A branquitude ainda continua com o péssimo hábito de se referir a nós negras, como pretas raivosas, emocionadas quando vamos nos expressar de forma não resignada sobre as opressões que nos afligem e eu sempre respondo com aquela sua frase "a emoção também é episteme". E quando falam que sou radical, eu respondo rapidamente que radical é o racismo.

Mas deixa eu mudar de assunto e fazer uma fofoca que tenho certeza que você vai rir muito. Sabe aquela sua amiga, a Angela Davis? Então, ela esteve aqui no Brasil em 2019 e diante de uma platéia com milhares de pessoas soltou na lata exatamente assim: "Eu me sinto estranha quando sinto que estou sendo escolhida para representar o feminismo negro. E por que aqui no Brasil vocês precisam buscar essa referência nos Estados Unidos? Eu acho que aprendo mais com Lélia Gonzalez do que vocês poderiam aprender comigo". Menina, foi um alvoroço de pessoas que não conheciam sua obra procurando nas livrarias seus livros e para vergonha geral da nação nenhuma editora comercial com um potencial de grande circulação tinha se quer uma obra sua publicada.

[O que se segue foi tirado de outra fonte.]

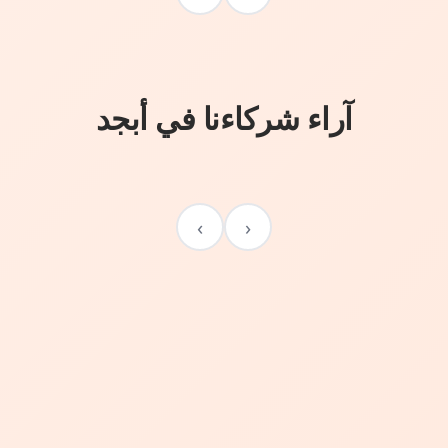
آراء شركاءنا في أبجد
›
‹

Quem manteve sua obra e seus textos organizando circulando foi um coletivo Pan Africanista lá de São Paulo. Não demorou muito uma das maiores editoras do país publicou os mesmos textos que constavam na publicação do coletivo em uma obra chamada "Por um feminismo afro latino americano" a capa ficou linda viu. Agora mais recente publicaram também o "Lugar de Negro" aquele que você escreveu com o Carlos Hasenbalg. Seus textos estão disponíveis em quase todas as livrarias desse país, e não só os seus, publicaram também os textos da Beatriz Nascimento, da Neuza Santos Souza, traduziram as obras da Angela Davis, da bell hooks e está pra sair o livro que é resultado do doutorado da Sueli Carneiro.

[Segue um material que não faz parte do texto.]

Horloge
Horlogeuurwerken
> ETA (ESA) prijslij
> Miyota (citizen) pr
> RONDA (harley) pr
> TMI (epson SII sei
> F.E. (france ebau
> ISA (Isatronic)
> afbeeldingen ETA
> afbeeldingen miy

Pois é mulher, sua história de ativista, filósofa, antropóloga e intelectual reverbera por aqui mesmo depois de tanto tempo que você se despediu da gente. Suas pesquisas sobre a situação das mulheres negras no mercado de trabalho, a forma como você apontou nossas potências nos dá força para persistir na luta por uma sociedade que não nos violente com o machismo e o racismo. Assim como eu muitas mulheres negras da minha geração vem se tornando intelectuais orgânicas e fazendo bonito nas universidades graça a sua atuação tão assertiva no feminismo, na fundação do Movimento Negro Unificado e também no Pan Africanismo. 

Manda um abraço carinhoso para Luiza Bairros, Beatriz Nascimento, Marielle Franco e para a Cláudia da Silva Ferreira. Caso encontre com mamãe e vovó por aí manda um beijo por gentileza, e diga que por aqui sigo honrando as minhas mais velhas.
 
Beijo grande e até mais!

Deixa eu assinar direitinho essa carta porque aprendi com você que nós negros e negras temos que ter nome e sobrenome se não os brancos arranjam um apelido ao gosto deles.

Então, assinado sua não tão velha, mas também não tão jovem, irmã de alegrias e lutas: Etiene Pereira Martins.